The swarms now invading Kenya have arrived from Somalia and Ethiopia, where they have already caused widespread devastation of crops and pastures before moving south and then west with the prevailing winds.
Witnesses and operators who witnessed their arrival described the flying swarms as 'moving clouds' and 'dense white smoke'. The damage caused during their laborious activity and tireless feeding frenzy has yet to be fully assessed, but the main concern is what could happen if the persistence of these weather conditions did not cause them to migrate elsewhere. If the rains continue in this heat, the locust population could increase up to five hundred times in a few months and we would be faced with an unprecedented emergency.
A single Desert Locust consumes its body weight in a day and a half million of these insects, which is only a small part of an average swarm, is able to devour the same vegetation as ten elephants in just one day's space, while a complete swarm, according to the FAO, can cover an area of 24000 square kilometres during its stopover.
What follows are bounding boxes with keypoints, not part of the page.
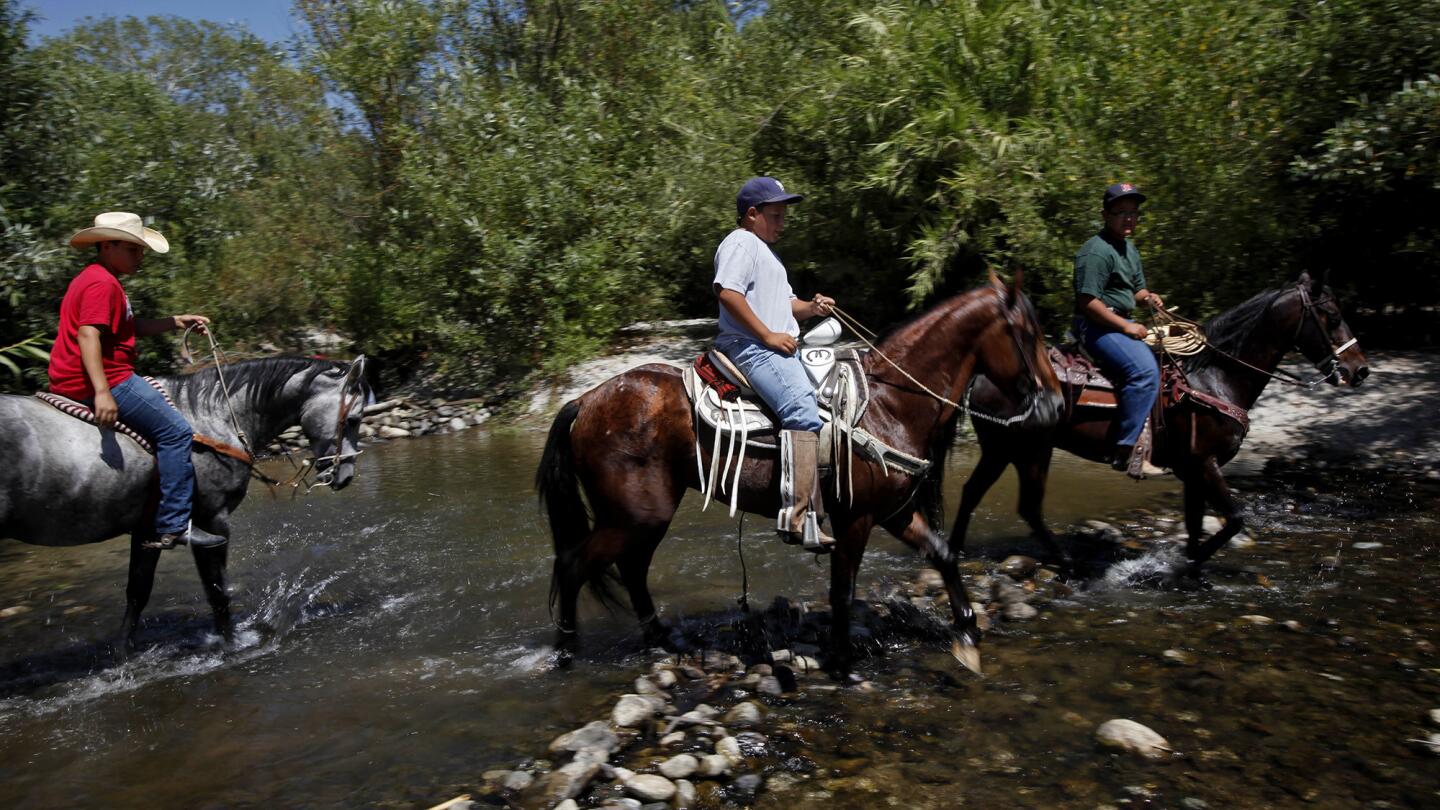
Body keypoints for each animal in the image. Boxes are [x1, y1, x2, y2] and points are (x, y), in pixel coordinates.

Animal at [1, 354, 371, 648]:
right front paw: (231, 644)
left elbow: (137, 594)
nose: (346, 475)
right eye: (353, 419)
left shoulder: (148, 530)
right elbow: (217, 591)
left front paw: (122, 655)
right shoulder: (212, 519)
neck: (212, 417)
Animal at [535, 273, 1065, 671]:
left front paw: (968, 631)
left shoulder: (893, 512)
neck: (889, 404)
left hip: (643, 517)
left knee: (632, 569)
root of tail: (586, 400)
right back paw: (566, 653)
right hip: (634, 516)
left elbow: (943, 553)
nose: (1058, 403)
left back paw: (659, 639)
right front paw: (843, 658)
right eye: (1029, 334)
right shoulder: (855, 520)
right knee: (575, 564)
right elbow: (842, 591)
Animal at [950, 270, 1365, 573]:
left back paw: (958, 551)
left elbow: (1196, 522)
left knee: (984, 495)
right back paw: (1064, 561)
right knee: (1018, 503)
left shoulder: (1193, 471)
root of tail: (981, 374)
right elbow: (1234, 519)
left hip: (1015, 449)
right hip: (1020, 448)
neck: (1212, 377)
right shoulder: (1204, 464)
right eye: (1331, 316)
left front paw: (1190, 565)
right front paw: (1190, 562)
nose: (1359, 370)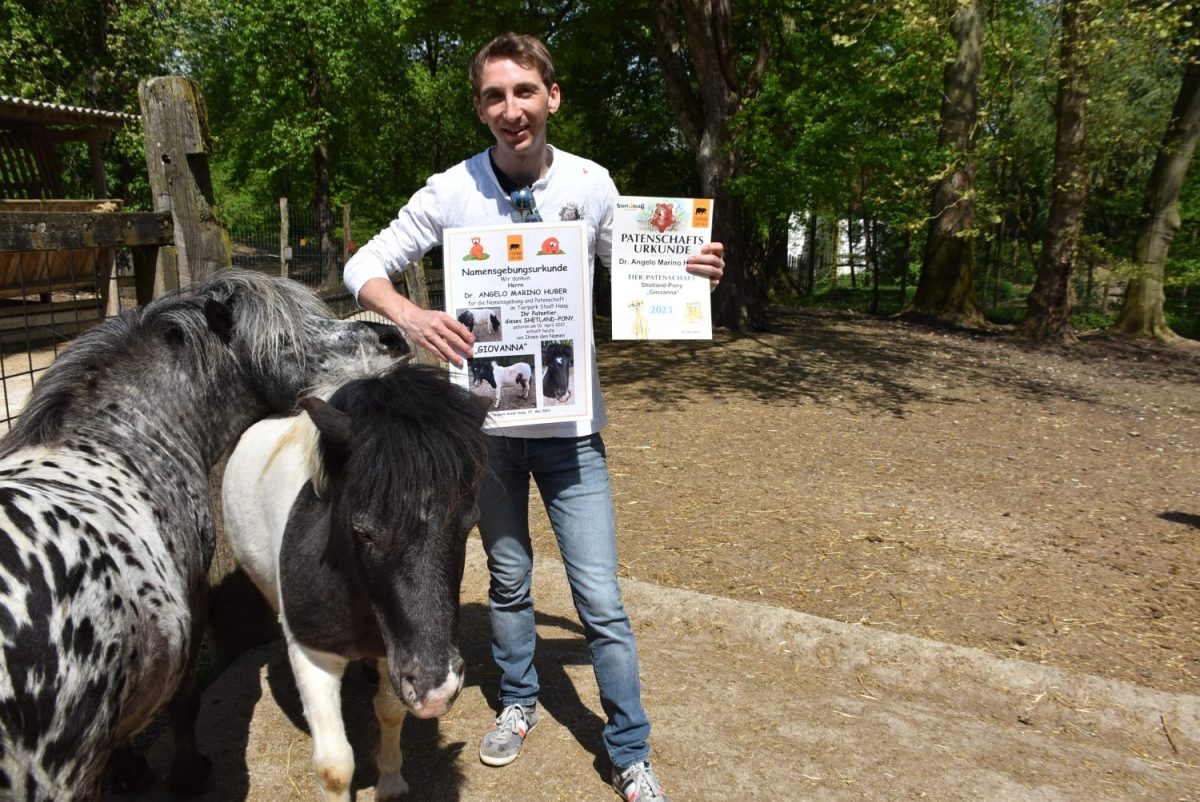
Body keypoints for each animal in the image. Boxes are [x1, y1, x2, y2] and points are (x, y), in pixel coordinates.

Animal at [0, 271, 408, 802]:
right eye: (288, 338)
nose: (393, 339)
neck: (124, 434)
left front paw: (133, 770)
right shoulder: (192, 610)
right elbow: (184, 703)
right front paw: (189, 772)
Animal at [223, 362, 489, 802]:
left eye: (468, 525)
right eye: (362, 531)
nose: (438, 690)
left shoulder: (393, 651)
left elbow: (391, 711)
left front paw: (392, 781)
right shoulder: (313, 655)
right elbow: (335, 767)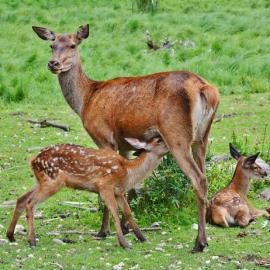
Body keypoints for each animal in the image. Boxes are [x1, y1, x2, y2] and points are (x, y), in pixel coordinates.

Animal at [6, 137, 169, 249]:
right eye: (159, 139)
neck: (129, 172)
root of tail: (33, 160)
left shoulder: (119, 191)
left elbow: (128, 212)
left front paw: (142, 237)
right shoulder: (105, 186)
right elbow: (115, 212)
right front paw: (124, 243)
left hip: (41, 181)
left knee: (21, 199)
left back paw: (11, 236)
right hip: (52, 181)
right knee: (30, 203)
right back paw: (32, 241)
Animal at [31, 24, 219, 252]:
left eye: (73, 45)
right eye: (52, 45)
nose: (53, 63)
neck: (86, 100)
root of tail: (205, 89)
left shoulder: (104, 137)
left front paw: (104, 230)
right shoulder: (125, 145)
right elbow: (128, 185)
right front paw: (127, 227)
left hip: (177, 136)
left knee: (198, 178)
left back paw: (199, 242)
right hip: (202, 137)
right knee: (204, 175)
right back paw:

It is easy to see how an entire landscape can be dried and defoliated, and how it can pose a serious threat to the survival of large herbivores throughout Kenya.
The Conservancy Evening, for example, which has recently suffered a worrying invasion, as well as being one of the main grazing and breeding grounds for rhinos, is an ideal environment for other endangered species.
Locust outbreaks are a natural phenomenon triggered by abundant rainfall and the consequent growth of vegetation, but there seems to be no doubt that a prolonged period of extreme weather has played a role here. Off-season torrential downpours in the Arabian Peninsula, precipitated by a series of cyclones (a symptom of our changing climate), were followed by further extensive attacks of heavy rainfall, creating the ideal conditions for subsequent generations of locusts to reproduce in a very short time.
In addition, as the Government has so far failed to adopt widespread solutions using chemicals that are supposed to be safe for other wildlife and humans, populations in the areas affected by the invasion are taking matters into their own hands, using more harmful pesticides that could have a serious environmental impact.
Despite reassurances, concerns remain about the possible health implications for wildlife - and humans - when they feed on sprayed vegetation, or drink from pesticide-contaminated water sources.
The invasion has fortunately not yet spread to food-producing regions of Kenya, but pastoral communities, including those in and around Sera, are understandably nervous about the loss of the pastures on which their livestock depend. The locust invasion poses a real threat to conservation, livelihoods and security in northern Kenya. It is hoped that control measures will be intensified nationwide in the coming days and weeks before the swarms multiply to unmanageable levels and that migration, this time of pastoral communities and entire families, will not lead to conflicts over land and water.